Behavior-cloned diffusion policies are expressive but remain vulnerable to covariate shift:
small deviations from demonstrated states can compound into task failure. Existing methods
address this either by expanding the training distribution through expert corrections or
synthetic augmentation, or by steering a frozen policy at test time with guidance from a
learned model. The former can be expensive or assumption-dependent, while the latter discards
the corrected trajectories after execution.
We introduce ReGuide, a self-improving framework that treats guided rollouts as reusable
on-policy recovery data.
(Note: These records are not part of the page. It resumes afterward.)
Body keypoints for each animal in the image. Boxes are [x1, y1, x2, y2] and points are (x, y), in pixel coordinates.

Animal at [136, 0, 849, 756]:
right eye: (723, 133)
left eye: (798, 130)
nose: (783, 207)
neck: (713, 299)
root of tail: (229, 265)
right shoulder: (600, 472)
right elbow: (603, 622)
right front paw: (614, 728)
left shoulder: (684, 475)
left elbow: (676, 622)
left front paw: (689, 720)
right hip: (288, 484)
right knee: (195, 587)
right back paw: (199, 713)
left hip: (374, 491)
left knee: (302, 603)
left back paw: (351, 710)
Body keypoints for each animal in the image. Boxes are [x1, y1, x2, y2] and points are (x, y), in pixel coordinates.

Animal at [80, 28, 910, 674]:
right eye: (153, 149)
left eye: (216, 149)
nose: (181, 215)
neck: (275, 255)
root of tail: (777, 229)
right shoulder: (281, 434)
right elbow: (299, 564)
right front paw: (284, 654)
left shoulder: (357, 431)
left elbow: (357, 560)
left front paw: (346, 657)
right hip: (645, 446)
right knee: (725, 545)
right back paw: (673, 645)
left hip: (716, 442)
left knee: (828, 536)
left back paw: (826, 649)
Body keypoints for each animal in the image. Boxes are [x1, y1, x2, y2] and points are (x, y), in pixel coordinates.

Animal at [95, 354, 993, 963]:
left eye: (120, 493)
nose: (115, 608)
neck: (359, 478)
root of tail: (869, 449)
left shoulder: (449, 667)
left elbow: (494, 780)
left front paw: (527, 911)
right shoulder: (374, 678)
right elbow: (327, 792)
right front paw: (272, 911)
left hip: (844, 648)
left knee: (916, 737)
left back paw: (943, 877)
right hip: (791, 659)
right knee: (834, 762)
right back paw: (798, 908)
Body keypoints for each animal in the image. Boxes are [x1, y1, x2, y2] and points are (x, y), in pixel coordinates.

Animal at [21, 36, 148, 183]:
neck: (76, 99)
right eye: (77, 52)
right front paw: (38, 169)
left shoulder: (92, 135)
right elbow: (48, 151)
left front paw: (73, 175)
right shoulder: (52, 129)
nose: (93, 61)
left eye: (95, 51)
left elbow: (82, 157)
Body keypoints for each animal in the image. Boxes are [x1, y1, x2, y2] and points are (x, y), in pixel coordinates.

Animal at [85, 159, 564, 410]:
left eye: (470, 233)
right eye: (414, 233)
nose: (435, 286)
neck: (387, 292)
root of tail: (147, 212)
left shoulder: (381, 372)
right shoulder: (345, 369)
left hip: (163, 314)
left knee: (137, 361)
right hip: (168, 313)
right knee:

ReGuide first uses Phase-Conditioned Guidance (PCG) to generate
corrective rollouts: it constructs phase-specific latent targets, applies guidance only in the
drifted-but-recoverable regime, and guides through the estimated clean action to match the
dynamics model's training distribution. Successful guided rollouts are then absorbed back into
the policy through ReGuide-FT, which fine-tunes the current checkpoint, or
ReGuide-FS, which retrains from scratch on the augmented dataset; the two can also be
composed and iterated.
On Robomimic Can, Square, Transport, and Tool Hang, ReGuide improves base-policy success by
1.3–7.7×, outperforms LPB in the test-time-only setting, and matched-data
ablations show that the gains come from guided recovery data rather than additional rollouts alone.